The Merging of Cultures
Shipbuilding

Photo by Sheila Hagler
Rumor has it that Grand Bay couldn't make it through the summer without watermelons. Instead of burning up like so many crops after this year's dry spell, Big Man's watermelons were huge and sweeter than usual. Saving up water, at just the right time, can do that to them. Actually July would seem empty on the south end of Henderson Camp Road if Big Man's watermelons weren't stacked neatly under the trees in his front yard. Every few days, passing by, we could see the stacks change; the wooden wagon behind a tractor had moved. Finally one day most of them are gone. A farmer's work isn't done until his crop is marketed.

There's nothing neat and simple about growing watermelons. The field is bound to be entangled with prolific vines by the time the melons are set to begin ripening. Driving a tractor down rows to cultivate, or scratch-out the weeds, would mean squashing the vines. So grass and weeds grow up through the vines, sapping nutrients and water from the melons, threatening the crop.

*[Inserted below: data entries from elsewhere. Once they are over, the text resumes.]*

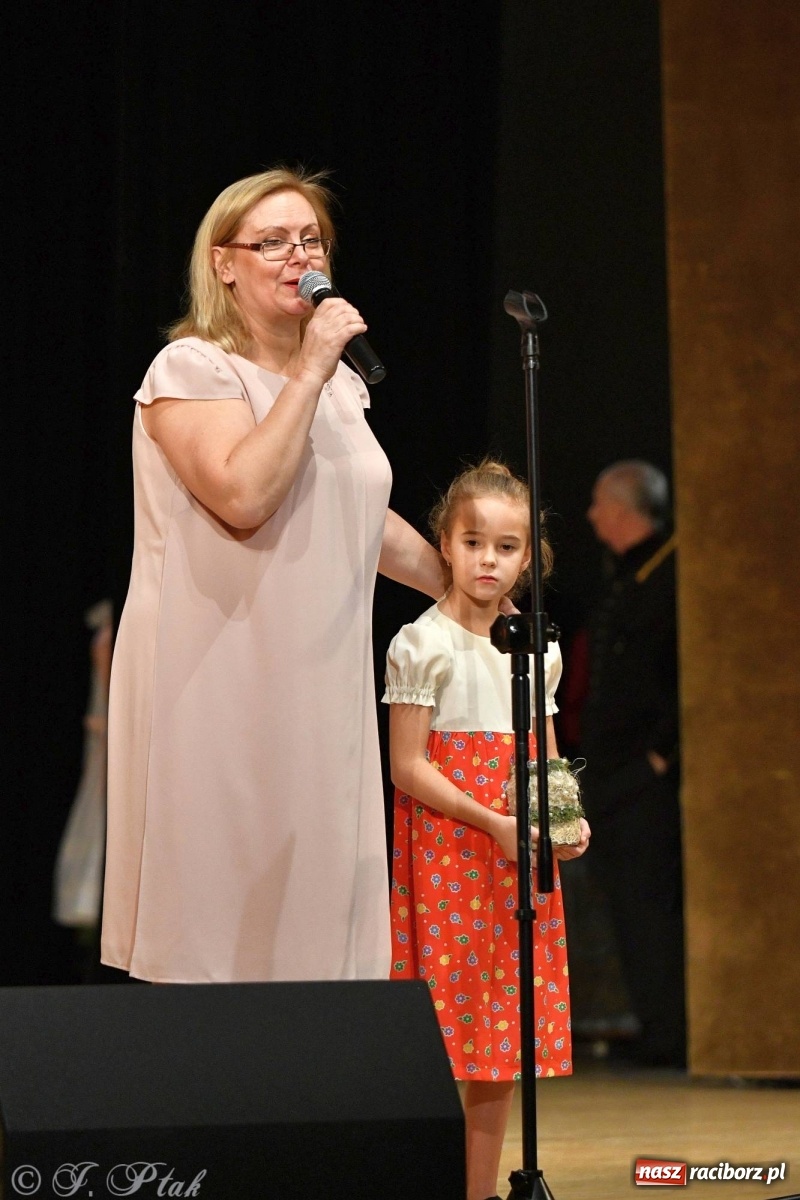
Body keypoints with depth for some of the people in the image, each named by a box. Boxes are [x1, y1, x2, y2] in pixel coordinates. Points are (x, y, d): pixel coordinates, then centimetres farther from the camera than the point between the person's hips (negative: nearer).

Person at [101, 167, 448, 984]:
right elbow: (242, 498, -22)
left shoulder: (339, 383, 16)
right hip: (217, 686, -7)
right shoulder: (193, 368, -6)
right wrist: (307, 374, -16)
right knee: (218, 904, -8)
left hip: (315, 686, 7)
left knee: (312, 890, 3)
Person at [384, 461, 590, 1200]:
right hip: (445, 860, -6)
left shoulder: (536, 651, 11)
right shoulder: (424, 646, -6)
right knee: (441, 1040, -8)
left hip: (520, 864, 6)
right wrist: (494, 824, -18)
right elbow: (408, 767, -10)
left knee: (503, 1052, 7)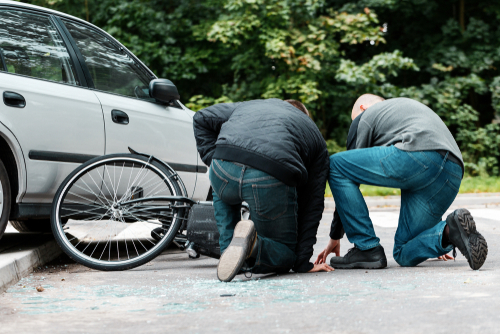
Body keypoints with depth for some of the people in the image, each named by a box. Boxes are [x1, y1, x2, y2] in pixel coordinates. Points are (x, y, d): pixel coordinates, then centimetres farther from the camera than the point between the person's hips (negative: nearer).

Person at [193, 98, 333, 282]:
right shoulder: (316, 137, 32)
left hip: (224, 170, 3)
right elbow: (312, 204, 27)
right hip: (272, 180, -2)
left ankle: (228, 252, 21)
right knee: (284, 255, 21)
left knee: (223, 196, 43)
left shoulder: (249, 105, 39)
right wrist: (302, 263, 27)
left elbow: (202, 118, 29)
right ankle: (253, 246, -12)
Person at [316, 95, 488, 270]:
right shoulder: (412, 106, 41)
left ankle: (368, 248, 2)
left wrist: (335, 236, 26)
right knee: (404, 255, 16)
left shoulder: (364, 117, 21)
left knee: (335, 164, 8)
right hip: (453, 178, 8)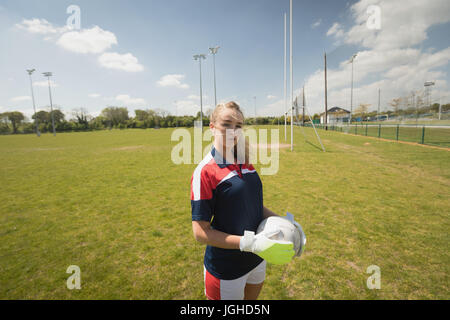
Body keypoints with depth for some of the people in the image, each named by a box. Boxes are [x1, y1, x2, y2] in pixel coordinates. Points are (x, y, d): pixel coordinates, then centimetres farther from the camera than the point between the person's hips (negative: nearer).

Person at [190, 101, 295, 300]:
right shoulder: (205, 171, -21)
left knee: (252, 297, 28)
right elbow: (201, 232, -21)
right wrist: (250, 243, -28)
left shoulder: (244, 161, 0)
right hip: (226, 271, -6)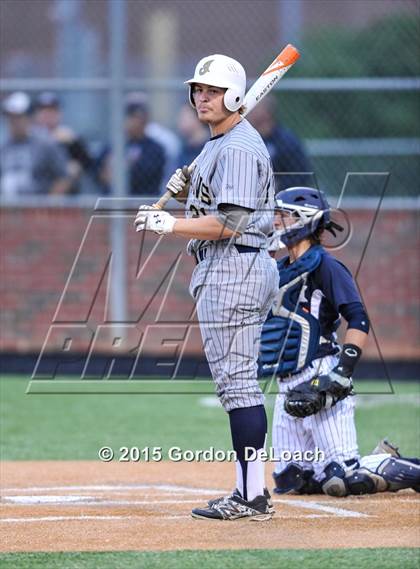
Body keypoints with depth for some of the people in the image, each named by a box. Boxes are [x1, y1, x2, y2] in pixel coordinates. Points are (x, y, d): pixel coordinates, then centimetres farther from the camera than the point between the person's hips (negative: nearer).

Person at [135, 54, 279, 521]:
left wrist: (169, 224, -17)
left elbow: (229, 223, -22)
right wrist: (186, 191, 8)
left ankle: (252, 495, -12)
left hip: (232, 269, -11)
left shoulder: (238, 148, -15)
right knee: (238, 381, 12)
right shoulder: (218, 143, 18)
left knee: (236, 380, -11)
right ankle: (250, 492, 15)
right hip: (224, 269, 11)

Then there are the coyotes. As unbelievable as it may seem they love watermelons. Not satisfied just eating one at a time, they leave canine tooth-marks in a whole slew of them, tasting their way through the crop. Big Man figured out how to stop that though. If you hang some socks, soaked with cheap men's cologne, around the field, it's supposed to keep back the coyotes.

Harvest involves throwing hefty, slick melons man-to-man until they're loaded onto a wagon. At first, the driver has to be careful to stay off the unfinished melons and remaining vines. Then the wagons have to be unloaded, and the melons stacked. After several weeks the harvest is over. When a deal is finally struck for a sale, they have to be counted and loaded for travel. Not so different from seafood, the product is handled from the moment it's plucked from the environment.